-- START --

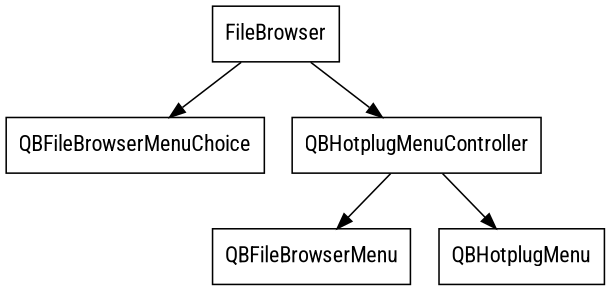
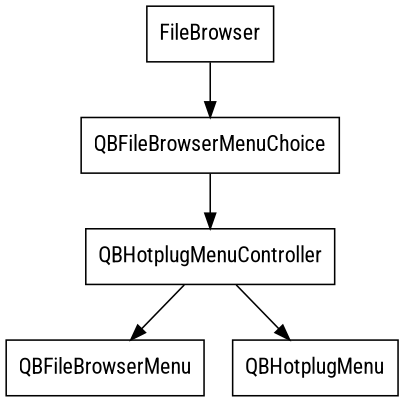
  digraph {
    fontname="Roboto Condensed"
    node [fontname="Roboto Condensed" shape=box]
    edge [fontname="Roboto Condensed"]
    FileBrowser [root=true]
    QBFileBrowserMenuChoice
    QBHotplugMenuController
    QBFileBrowserMenu
    QBHotplugMenu
    FileBrowser -> QBFileBrowserMenuChoice
-   FileBrowser -> QBHotplugMenuController
+   QBFileBrowserMenuChoice -> QBHotplugMenuController
    QBHotplugMenuController -> QBFileBrowserMenu
    QBHotplugMenuController -> QBHotplugMenu
  }
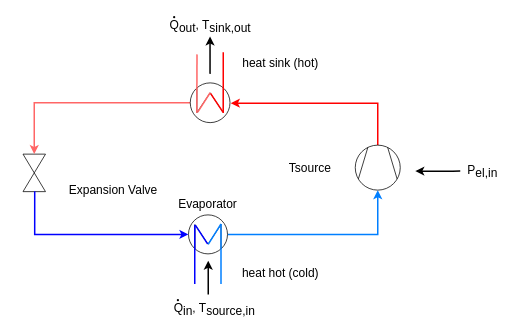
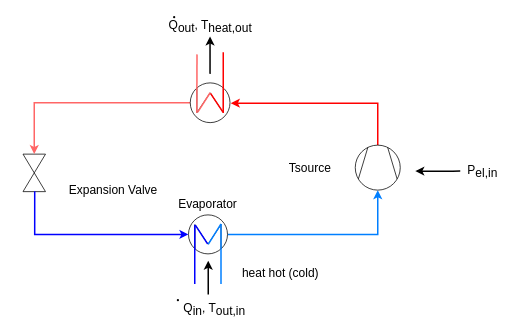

-- END --

→ THE REQUEST:
Write out the lines above exactly as they appear, leaving out the pictures.

→ SOLUTION FOR THIS EXERCISE:
  digraph {
    fontname="Roboto Condensed"
    node [fontname="Roboto Condensed" shape=box]
    edge [fontname="Roboto Condensed"]
    FileBrowser [root=true]
    QBFileBrowserMenuChoice
    QBHotplugMenuController
    QBFileBrowserMenu
    QBHotplugMenu
    FileBrowser -> QBFileBrowserMenuChoice
-   FileBrowser -> QBHotplugMenuController
+   QBFileBrowserMenuChoice -> QBHotplugMenuController
    QBHotplugMenuController -> QBFileBrowserMenu
    QBHotplugMenuController -> QBHotplugMenu
  }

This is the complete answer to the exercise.